Capacity planning in a sugarcane harvesting and transport system using simulation modeling

REDUCING costs within the harvesting and transport system is a high priority for many sugar milling regions in Australia. Typical issues include reducing the number harvesting groups, harvesting over a longer time window in a day, rationalising infrastructure and achieving a better co-ordination between harvesting and transport activities. As part of a series of integrated models to conduct the analysis, a simulation model for capacity planning was developed to estimate the: 1) number of locomotives and shifts required; 2) the number of bins required; and 3) the period of time harvester operators spend waiting for bins. The model belongs to the category of planning models for unscheduled traffic, which means a locomotive schedule does not need to be produced. While new for the Australian sugar industry, these types of models have been used in the past extensively for planning in road and urban/freight railroad systems.

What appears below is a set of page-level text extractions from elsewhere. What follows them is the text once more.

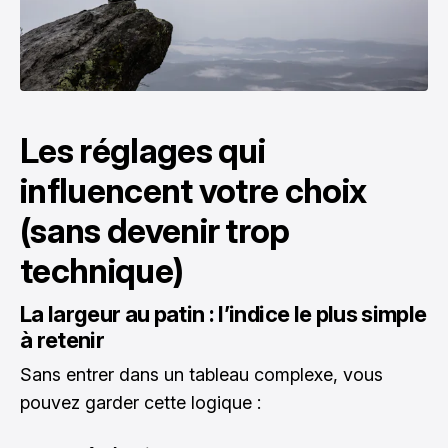
Les réglages qui
influencent votre choix
(sans devenir trop
technique)
La largeur au patin : l’indice le plus simple
à retenir
Sans entrer dans un tableau complexe, vous
pouvez garder cette logique :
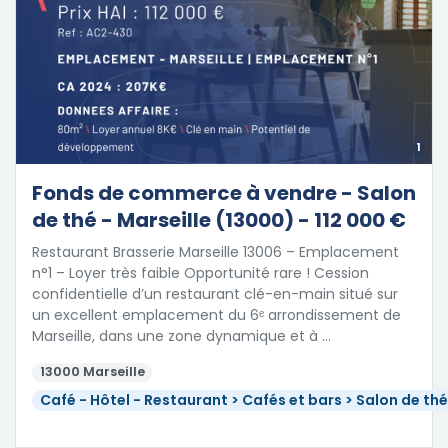
1
Fonds de commerce à vendre - Salon
de thé - Marseille (13000) - 112 000 €
Restaurant Brasserie Marseille 13006 – Emplacement
n°1 – Loyer très faible Opportunité rare ! Cession
confidentielle d’un restaurant clé-en-main situé sur
un excellent emplacement du 6ᵉ arrondissement de
Marseille, dans une zone dynamique et à …
13000 Marseille
Café - Hôtel - Restaurant > Cafés et bars > Salon de th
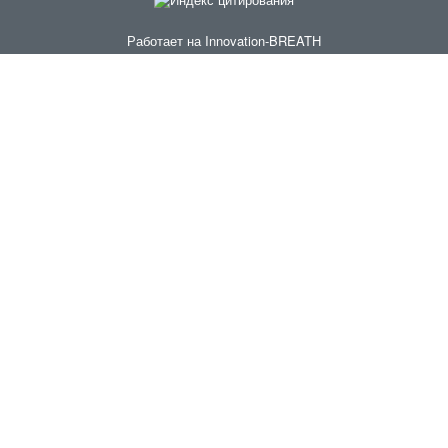
Работает на
Innovation-BREATH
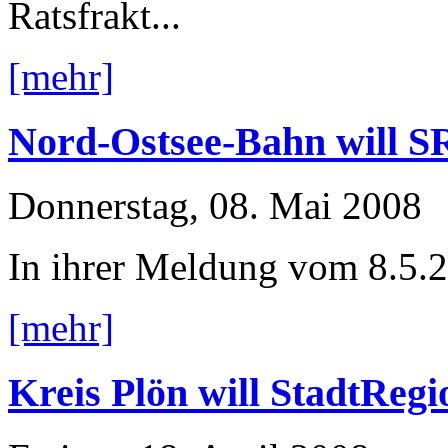
Ratsfrakt...
[mehr]
Nord-Ostsee-Bahn will SR
Donnerstag, 08. Mai 2008
In ihrer Meldung vom 8.5.2
[mehr]
Kreis Plön will StadtReg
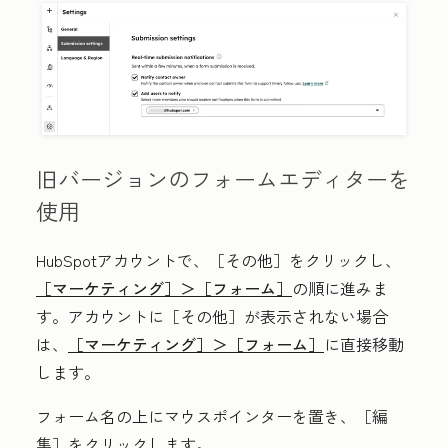
旧バージョンのフォームエディターを
使用
HubSpotアカウントで、
［その他］をクリックし、
［マーケティング］＞
［フォーム］
の順に進みま
す。アカウントに
［その他］が表示されない場合
は、
［マーケティング］＞
［フォーム］
に直接移動
します。
フォーム名の上にマウスポインターを置き、［編
集］
をクリックします。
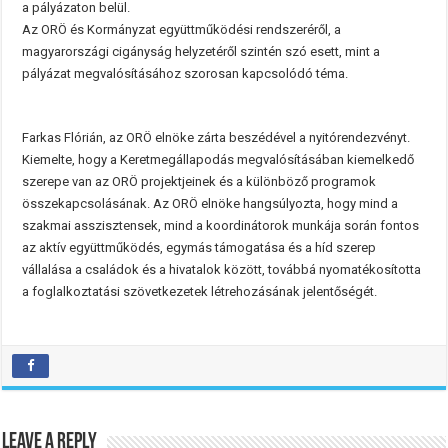
a pályázaton belül.
Az ORÖ és Kormányzat együttműködési rendszeréről, a
magyarországi cigányság helyzetéről szintén szó esett, mint a
pályázat megvalósításához szorosan kapcsolódó téma.
Farkas Flórián, az ORÖ elnöke zárta beszédével a nyitórendezvényt.
Kiemelte, hogy a Keretmegállapodás megvalósításában kiemelkedő
szerepe van az ORÖ projektjeinek és a különböző programok
összekapcsolásának. Az ORÖ elnöke hangsúlyozta, hogy mind a
szakmai asszisztensek, mind a koordinátorok munkája során fontos
az aktív együttműködés, egymás támogatása és a híd szerep
vállalása a családok és a hivatalok között, továbbá nyomatékosította
a foglalkoztatási szövetkezetek létrehozásának jelentőségét.
Leave a Reply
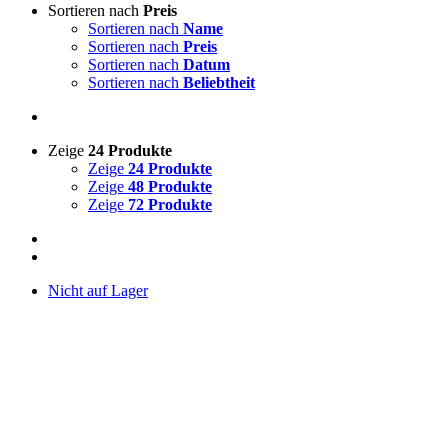
Sortieren nach
Preis
Sortieren nach
Name
Sortieren nach
Preis
Sortieren nach
Datum
Sortieren nach
Beliebtheit
Zeige
24 Produkte
Zeige
24 Produkte
Zeige
48 Produkte
Zeige
72 Produkte
Nicht auf Lager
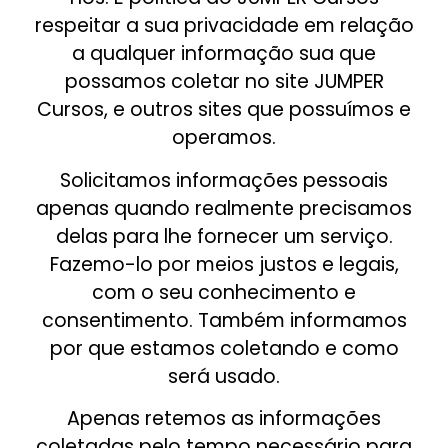
respeitar a sua privacidade em relação
a qualquer informação sua que
possamos coletar no site JUMPER
Cursos, e outros sites que possuímos e
operamos.
Solicitamos informações pessoais
apenas quando realmente precisamos
delas para lhe fornecer um serviço.
Fazemo-lo por meios justos e legais,
com o seu conhecimento e
consentimento. Também informamos
por que estamos coletando e como
será usado.
Apenas retemos as informações
coletadas pelo tempo necessário para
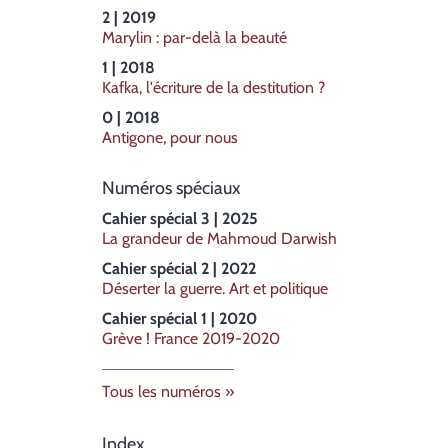
2 | 2019
Marylin : par-delà la beauté
1 | 2018
Kafka, l'écriture de la destitution ?
0 | 2018
Antigone, pour nous
Numéros spéciaux
Cahier spécial 3 | 2025
La grandeur de Mahmoud Darwish
Cahier spécial 2 | 2022
Déserter la guerre. Art et politique
Cahier spécial 1 | 2020
Grève ! France 2019-2020
Tous les numéros
Index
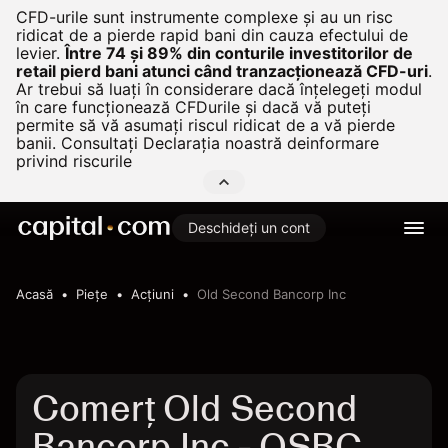
CFD-urile sunt instrumente complexe și au un risc
ridicat de a pierde rapid bani din cauza efectului de
levier.
Între 74 și 89% din conturile investitorilor de
retail pierd bani atunci când tranzacționează CFD-uri
.
Ar trebui să luați în considerare dacă înțelegeți modul
în care funcționează CFDurile și dacă vă puteți
permite să vă asumați riscul ridicat de a vă pierde
banii. Consultați
Declarația noastră deinformare
privind riscurile
Deschideți un cont
Acasă
Pieţe
Acțiuni
Old Second Bancorp Inc
Comerț Old Second
Bancorp Inc - OSBC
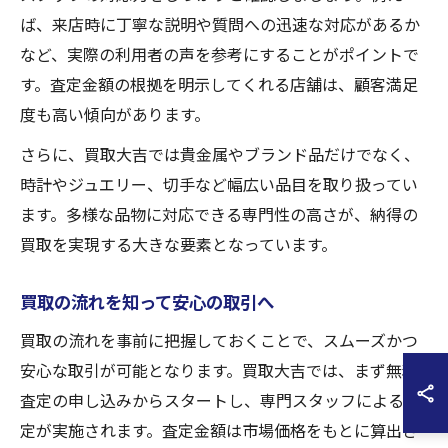
ば、来店時に丁寧な説明や質問への迅速な対応があるか
など、実際の利用者の声を参考にすることがポイントで
す。査定金額の根拠を明示してくれる店舗は、顧客満足
度も高い傾向があります。
さらに、買取大吉では貴金属やブランド品だけでなく、
時計やジュエリー、切手など幅広い品目を取り扱ってい
ます。多様な品物に対応できる専門性の高さが、納得の
買取を実現する大きな要素となっています。
買取の流れを知って安心の取引へ
買取の流れを事前に把握しておくことで、スムーズかつ
安心な取引が可能となります。買取大吉では、まず無料
査定の申し込みからスタートし、専門スタッフによる査
定が実施されます。査定金額は市場価格をもとに算出さ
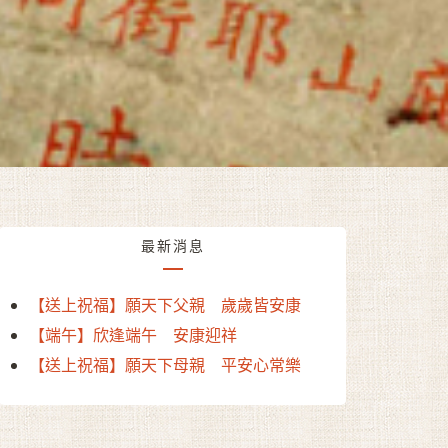
最新消息
【送上祝福】願天下父親 歲歲皆安康
【端午】欣逢端午 安康迎祥
【送上祝福】願天下母親 平安心常樂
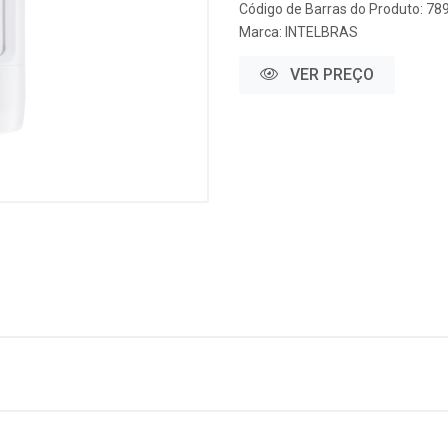
Código de Barras do Produto: 7
Marca:
INTELBRAS
VER PREÇO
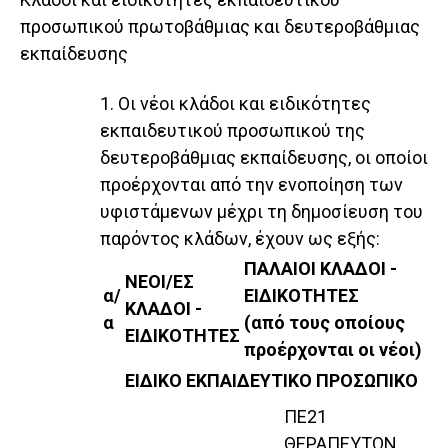
προσωπικού πρωτοβάθμιας και δευτεροβάθμιας
εκπαίδευσης
1. Οι νέοι κλάδοι και ειδικότητες
εκπαιδευτικού προσωπικού της
δευτεροβάθμιας εκπαίδευσης, οι οποίοι
προέρχονται από την ενοποίηση των
υφιστάμενων μέχρι τη δημοσίευση του
παρόντος κλάδων, έχουν ως εξής:
ΠΑΛΑΙΟΙ ΚΛΑΔΟΙ -
ΝΕΟΙ/ΕΣ
α/
ΕΙΔΙΚΟΤΗΤΕΣ
ΚΛΑΔΟΙ -
α
(από τους οποίους
ΕΙΔΙΚΟΤΗΤΕΣ
προέρχονται οι νέοι)
ΕΙΔΙΚΟ ΕΚΠΑΙΔΕΥΤΙΚΟ ΠΡΟΣΩΠΙΚΟ
ΠΕ21
ΘΕΡΑΠΕΥΤΩΝ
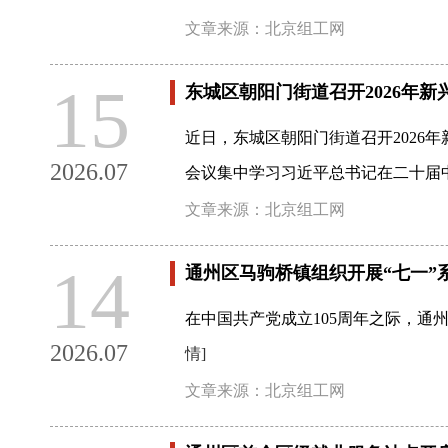
文章来源：北京组工网
15
东城区朝阳门街道召开2026年
近日，东城区朝阳门街道召开2026
2026.07
会议集中学习习近平总书记在二十届
文章来源：北京组工网
14
通州区马驹桥镇组织开展“七一”
在中国共产党成立105周年之际，通
2026.07
情]
文章来源：北京组工网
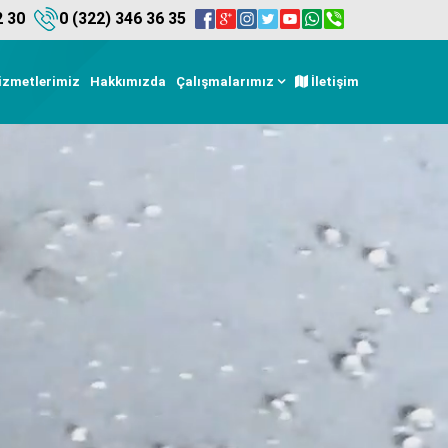
2 30
0 (322) 346 36 35
izmetlerimiz
Hakkımızda
Çalışmalarımız
İletişim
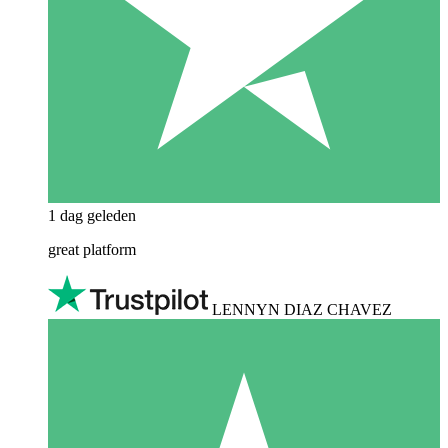
1 dag geleden
great platform
LENNYN DIAZ CHAVEZ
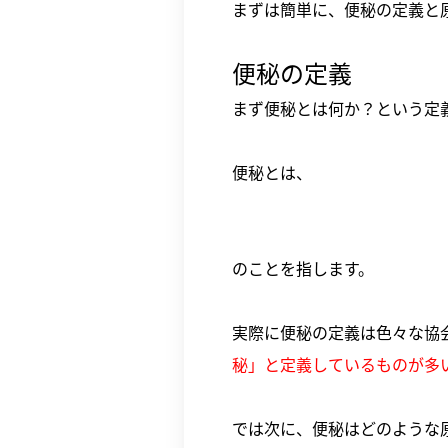
まずは簡単に、便秘の定義と
便秘の定義
まず便秘とは何か？という定
便秘とは、
のことを指します。
実際に便秘の定義は色々な協
秘」と定義しているものが多
では次に、便秘はどのような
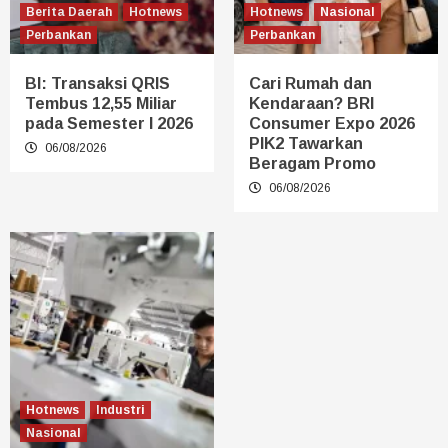
Berita Daerah
Hotnews
Hotnews
Nasional
Perbankan
Perbankan
BI: Transaksi QRIS
Cari Rumah dan
Tembus 12,55 Miliar
Kendaraan? BRI
pada Semester I 2026
Consumer Expo 2026
PIK2 Tawarkan
06/08/2026
Beragam Promo
06/08/2026
Hotnews
Industri
Nasional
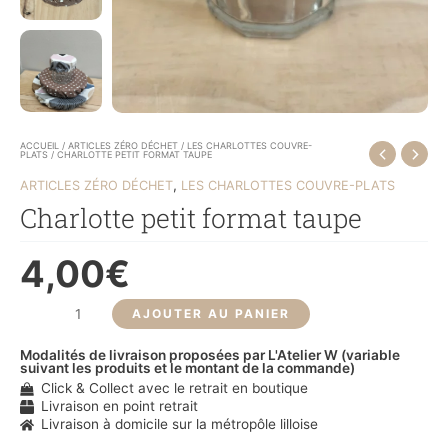
ACCUEIL
/
ARTICLES ZÉRO DÉCHET
/
LES CHARLOTTES COUVRE-
PLATS
/ CHARLOTTE PETIT FORMAT TAUPE
,
ARTICLES ZÉRO DÉCHET
LES CHARLOTTES COUVRE-PLATS
Charlotte petit format taupe
4,00
€
AJOUTER AU PANIER
Modalités de livraison proposées par L'Atelier W (variable
suivant les produits et le montant de la commande)
Click & Collect avec le retrait en boutique
Livraison en point retrait
Livraison à domicile sur la métropôle lilloise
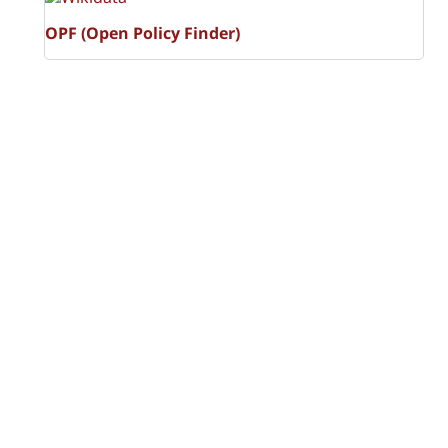
OPF (Open Policy Finder)
Licencia Creative Commons
Atribución-NoComercial-CompartirIgual 4.0 Internacional
(CC BY-NC-SA 4.0)
Visitas a la revista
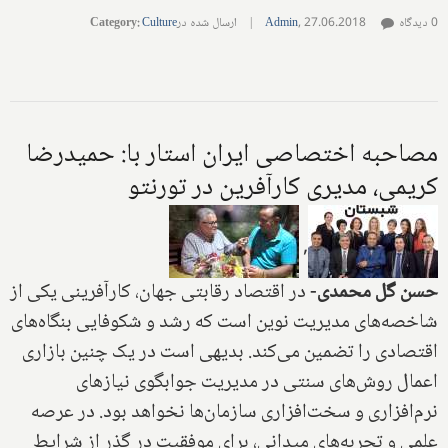
0 دیدگاه
27.06.2018
,
Admin
|
ارسال شده در
Culture
:
Category
مصاحبه اختصاصی ایران استار با: حمیدرضا
کریمی، مدیری کارآفرین‌ در تورنتو
,
حسن گل محمدی-
در اقتصاد رقابتی جهان، کارآفرینی یکی از
شاخصه‌های مدیریت نوین است که رشد و شکوفایی بنگاه‌های
اقتصادی را تضمین می‌کند. بدیهی است در یک چنین بازاری
اعمال روش‌های سنتی در مدیریت جوابگوی نیازهای
نرم‌افزاری و سخت‌افزاری سازمان‌ها نخواهد بود. در عرصه
علمی و تجربه‌‌های میدانی، برای موفقیت در گذر از شرایط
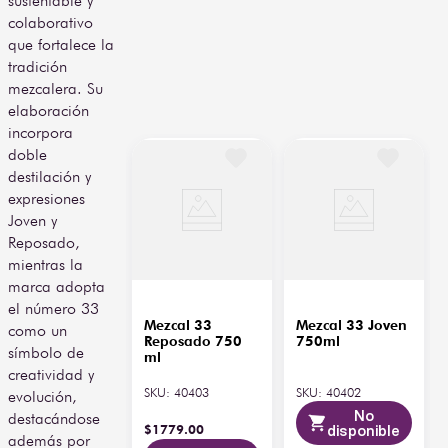
sustentable y
colaborativo
que fortalece la
tradición
mezcalera. Su
elaboración
incorpora
doble
destilación y
expresiones
Joven y
Reposado,
mientras la
marca adopta
el número 33
Mezcal 33
Mezcal 33 Joven
como un
Reposado 750
750ml
símbolo de
ml
creatividad y
SKU
:
40403
SKU
:
40402
evolución,
No
destacándose
$
1779
.
00
disponible
además por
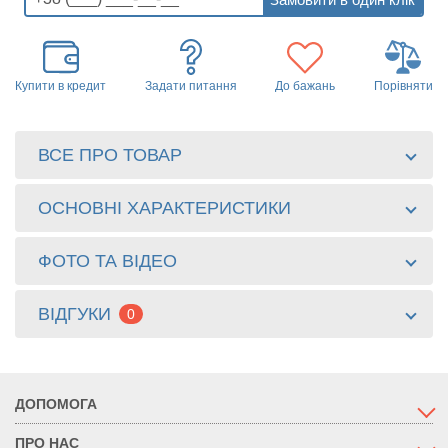
Купити в кредит
Задати питання
До бажань
Порівняти
ВСЕ ПРО ТОВАР
ОСНОВНІ ХАРАКТЕРИСТИКИ
ФОТО ТА ВІДЕО
ВІДГУКИ
0
ДОПОМОГА
ПРО НАС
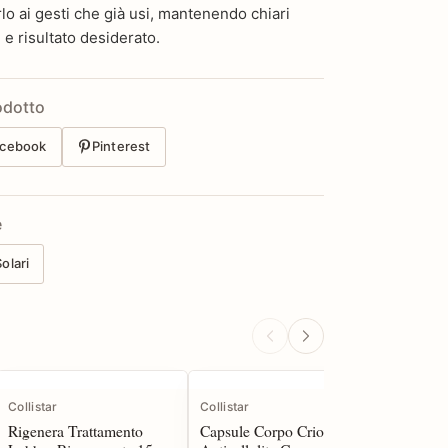
lo ai gesti che già usi, mantenendo chiari
 e risultato desiderato.
odotto
cebook
Pinterest
e
Solari
Collistar
Collistar
Collistar
Rigenera Trattamento
Capsule Corpo Crio
Unica C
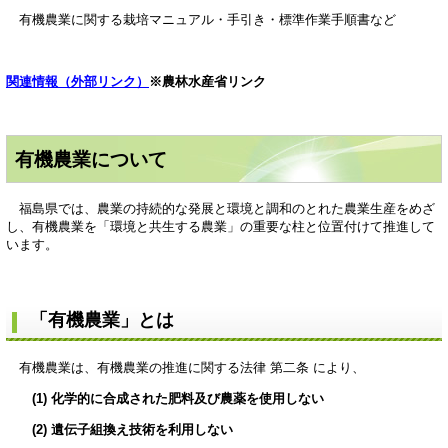
有機農業に関する栽培マニュアル・手引き・標準作業手順書など
関連情報（外部リンク）
※農林水産省リンク
有機農業について
福島県では、農業の持続的な発展と環境と調和のとれた農業生産をめざ
し、有機農業を「環境と共生する農業」の重要な柱と位置付けて推進して
います。
「有機農業」とは
有機農業は、有機農業の推進に関する法律 第二条 により、
(1) 化学的に合成された肥料及び農薬を使用しない
(2) 遺伝子組換え技術を利用しない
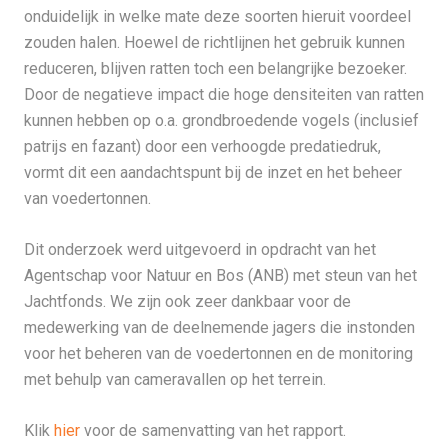
onduidelijk in welke mate deze soorten hieruit voordeel
zouden halen. Hoewel de richtlijnen het gebruik kunnen
reduceren, blijven ratten toch een belangrijke bezoeker.
Door de negatieve impact die hoge densiteiten van ratten
kunnen hebben op o.a. grondbroedende vogels (inclusief
patrijs en fazant) door een verhoogde predatiedruk,
vormt dit een aandachtspunt bij de inzet en het beheer
van voedertonnen.
Dit onderzoek werd uitgevoerd in opdracht van het
Agentschap voor Natuur en Bos (ANB) met steun van het
Jachtfonds. We zijn ook zeer dankbaar voor de
medewerking van de deelnemende jagers die instonden
voor het beheren van de voedertonnen en de monitoring
met behulp van cameravallen op het terrein.
Klik
hier
voor de samenvatting van het rapport.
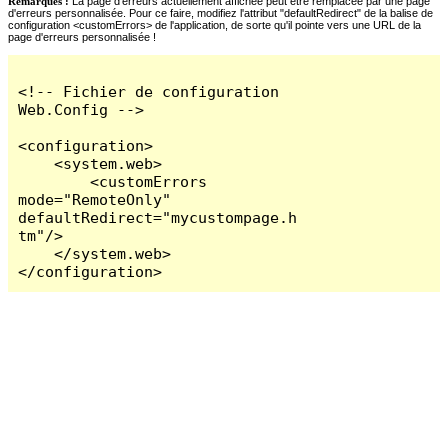
Remarques :
La page d'erreurs actuellement affichée peut être remplacée par une page
d'erreurs personnalisée. Pour ce faire, modifiez l'attribut "defaultRedirect" de la balise de
configuration <customErrors> de l'application, de sorte qu'il pointe vers une URL de la
page d'erreurs personnalisée !
<!-- Fichier de configuration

Some key advantages of the model versus a scheduling tool are the ability to: 1) work in situations with high probabilities of delay and down time in the transport system; 2) measure capacity independently of a schedule or in applications where it is impossible to produce an effective transport schedule using a model; and 3) fully integrate with other models within the sugar harvesting and transport system for whole-of-system optimisation. The benefits of the model are demonstrated through application to the Mourilyan case study, to provide the region with an understanding of the impacts from: 1) removing double handling of bins; 2) extending the time window of harvesting; 3) reducing the number of harvesting groups; 4) and upgrading bin fleet and sidings. A scenario for harvesting during a time window of 18 hours was piloted within Mourilyan during the 2003 harvest season. The benefits of integrating the capacity planning model with a model for scheduling harvesters into sidings is demonstrated with the Mossman case study, showing significant reductions in the daily variability of demand on the transport system.